▶ _DATA EXTRACTS_
····················

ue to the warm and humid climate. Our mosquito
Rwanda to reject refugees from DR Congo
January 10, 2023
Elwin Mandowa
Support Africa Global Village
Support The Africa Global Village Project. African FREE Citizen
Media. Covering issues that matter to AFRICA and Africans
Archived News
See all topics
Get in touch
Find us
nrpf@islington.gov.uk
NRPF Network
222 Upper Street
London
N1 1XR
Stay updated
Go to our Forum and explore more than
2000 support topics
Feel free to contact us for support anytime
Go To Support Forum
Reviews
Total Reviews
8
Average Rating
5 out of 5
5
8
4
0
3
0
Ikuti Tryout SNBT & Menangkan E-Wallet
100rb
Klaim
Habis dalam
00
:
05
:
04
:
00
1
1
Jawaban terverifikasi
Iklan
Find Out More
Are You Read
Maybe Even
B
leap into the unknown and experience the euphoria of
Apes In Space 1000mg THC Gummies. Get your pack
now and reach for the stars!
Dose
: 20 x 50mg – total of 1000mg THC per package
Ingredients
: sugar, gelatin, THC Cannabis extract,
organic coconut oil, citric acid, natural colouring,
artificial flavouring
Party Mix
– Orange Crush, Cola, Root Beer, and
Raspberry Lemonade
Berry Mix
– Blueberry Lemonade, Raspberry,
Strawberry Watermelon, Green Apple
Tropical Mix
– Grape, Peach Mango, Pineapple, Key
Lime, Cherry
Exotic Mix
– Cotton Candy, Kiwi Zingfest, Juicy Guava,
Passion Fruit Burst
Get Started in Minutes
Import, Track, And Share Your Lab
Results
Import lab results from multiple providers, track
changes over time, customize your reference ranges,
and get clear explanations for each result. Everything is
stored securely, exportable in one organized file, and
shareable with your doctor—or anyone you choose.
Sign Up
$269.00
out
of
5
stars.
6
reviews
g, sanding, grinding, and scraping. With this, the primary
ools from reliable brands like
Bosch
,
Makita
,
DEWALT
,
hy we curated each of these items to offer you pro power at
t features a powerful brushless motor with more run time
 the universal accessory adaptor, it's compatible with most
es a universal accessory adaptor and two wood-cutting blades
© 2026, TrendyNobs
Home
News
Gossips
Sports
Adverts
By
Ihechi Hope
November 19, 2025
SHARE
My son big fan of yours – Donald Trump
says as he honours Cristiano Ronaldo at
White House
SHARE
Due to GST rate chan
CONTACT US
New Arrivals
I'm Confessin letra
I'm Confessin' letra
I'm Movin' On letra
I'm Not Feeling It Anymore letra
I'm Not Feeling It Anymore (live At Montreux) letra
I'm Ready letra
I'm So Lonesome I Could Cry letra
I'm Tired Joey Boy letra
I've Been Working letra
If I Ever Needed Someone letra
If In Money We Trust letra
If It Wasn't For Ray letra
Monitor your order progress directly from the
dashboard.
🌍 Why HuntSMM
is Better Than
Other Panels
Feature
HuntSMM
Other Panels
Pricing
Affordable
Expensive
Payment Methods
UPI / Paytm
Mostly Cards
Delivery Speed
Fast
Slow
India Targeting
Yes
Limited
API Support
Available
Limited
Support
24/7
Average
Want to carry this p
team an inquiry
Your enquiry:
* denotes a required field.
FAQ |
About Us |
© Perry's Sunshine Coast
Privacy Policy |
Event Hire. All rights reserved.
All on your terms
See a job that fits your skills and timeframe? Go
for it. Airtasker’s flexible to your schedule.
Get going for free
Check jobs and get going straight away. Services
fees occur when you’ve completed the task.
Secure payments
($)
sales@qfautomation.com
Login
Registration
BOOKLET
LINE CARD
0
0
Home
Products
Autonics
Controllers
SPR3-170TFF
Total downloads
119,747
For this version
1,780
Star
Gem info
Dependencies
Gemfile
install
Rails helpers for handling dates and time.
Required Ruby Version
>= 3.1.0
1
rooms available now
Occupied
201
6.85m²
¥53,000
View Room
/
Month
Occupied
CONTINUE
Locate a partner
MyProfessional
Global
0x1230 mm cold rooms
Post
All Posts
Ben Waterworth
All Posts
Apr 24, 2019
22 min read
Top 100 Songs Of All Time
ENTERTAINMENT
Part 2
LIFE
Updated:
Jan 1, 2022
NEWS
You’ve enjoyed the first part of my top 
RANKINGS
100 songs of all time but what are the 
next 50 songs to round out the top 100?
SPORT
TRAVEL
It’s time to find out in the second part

····················

▶ _WHAT IS REQUIRED_
An exact, complete copy of the records is the expected answer.

▶ _REPLY TO THE TASK_
ue to the warm and humid climate. Our mosquito
Rwanda to reject refugees from DR Congo
January 10, 2023
Elwin Mandowa
Support Africa Global Village
Support The Africa Global Village Project. African FREE Citizen
Media. Covering issues that matter to AFRICA and Africans
Archived News
See all topics
Get in touch
Find us
nrpf@islington.gov.uk
NRPF Network
222 Upper Street
London
N1 1XR
Stay updated
Go to our Forum and explore more than
2000 support topics
Feel free to contact us for support anytime
Go To Support Forum
Reviews
Total Reviews
8
Average Rating
5 out of 5
5
8
4
0
3
0
Ikuti Tryout SNBT & Menangkan E-Wallet
100rb
Klaim
Habis dalam
00
:
05
:
04
:
00
1
1
Jawaban terverifikasi
Iklan
Find Out More
Are You Read
Maybe Even
B
leap into the unknown and experience the euphoria of
Apes In Space 1000mg THC Gummies. Get your pack
now and reach for the stars!
Dose
: 20 x 50mg – total of 1000mg THC per package
Ingredients
: sugar, gelatin, THC Cannabis extract,
organic coconut oil, citric acid, natural colouring,
artificial flavouring
Party Mix
– Orange Crush, Cola, Root Beer, and
Raspberry Lemonade
Berry Mix
– Blueberry Lemonade, Raspberry,
Strawberry Watermelon, Green Apple
Tropical Mix
– Grape, Peach Mango, Pineapple, Key
Lime, Cherry
Exotic Mix
– Cotton Candy, Kiwi Zingfest, Juicy Guava,
Passion Fruit Burst
Get Started in Minutes
Import, Track, And Share Your Lab
Results
Import lab results from multiple providers, track
changes over time, customize your reference ranges,
and get clear explanations for each result. Everything is
stored securely, exportable in one organized file, and
shareable with your doctor—or anyone you choose.
Sign Up
$269.00
out
of
5
stars.
6
reviews
g, sanding, grinding, and scraping. With this, the primary
ools from reliable brands like
Bosch
,
Makita
,
DEWALT
,
hy we curated each of these items to offer you pro power at
t features a powerful brushless motor with more run time
 the universal accessory adaptor, it's compatible with most
es a universal accessory adaptor and two wood-cutting blades
© 2026, TrendyNobs
Home
News
Gossips
Sports
Adverts
By
Ihechi Hope
November 19, 2025
SHARE
My son big fan of yours – Donald Trump
says as he honours Cristiano Ronaldo at
White House
SHARE
Due to GST rate chan
CONTACT US
New Arrivals
I'm Confessin letra
I'm Confessin' letra
I'm Movin' On letra
I'm Not Feeling It Anymore letra
I'm Not Feeling It Anymore (live At Montreux) letra
I'm Ready letra
I'm So Lonesome I Could Cry letra
I'm Tired Joey Boy letra
I've Been Working letra
If I Ever Needed Someone letra
If In Money We Trust letra
If It Wasn't For Ray letra
Monitor your order progress directly from the
dashboard.
🌍 Why HuntSMM
is Better Than
Other Panels
Feature
HuntSMM
Other Panels
Pricing
Affordable
Expensive
Payment Methods
UPI / Paytm
Mostly Cards
Delivery Speed
Fast
Slow
India Targeting
Yes
Limited
API Support
Available
Limited
Support
24/7
Average
Want to carry this p
team an inquiry
Your enquiry:
* denotes a required field.
FAQ |
About Us |
© Perry's Sunshine Coast
Privacy Policy |
Event Hire. All rights reserved.
All on your terms
See a job that fits your skills and timeframe? Go
for it. Airtasker’s flexible to your schedule.
Get going for free
Check jobs and get going straight away. Services
fees occur when you’ve completed the task.
Secure payments
($)
sales@qfautomation.com
Login
Registration
BOOKLET
LINE CARD
0
0
Home
Products
Autonics
Controllers
SPR3-170TFF
Total downloads
119,747
For this version
1,780
Star
Gem info
Dependencies
Gemfile
install
Rails helpers for handling dates and time.
Required Ruby Version
>= 3.1.0
1
rooms available now
Occupied
201
6.85m²
¥53,000
View Room
/
Month
Occupied
CONTINUE
Locate a partner
MyProfessional
Global
0x1230 mm cold rooms
Post
All Posts
Ben Waterworth
All Posts
Apr 24, 2019
22 min read
Top 100 Songs Of All Time
ENTERTAINMENT
Part 2
LIFE
Updated:
Jan 1, 2022
NEWS
You’ve enjoyed the first part of my top 
RANKINGS
100 songs of all time but what are the 
next 50 songs to round out the top 100?
SPORT
TRAVEL
It’s time to find out in the second part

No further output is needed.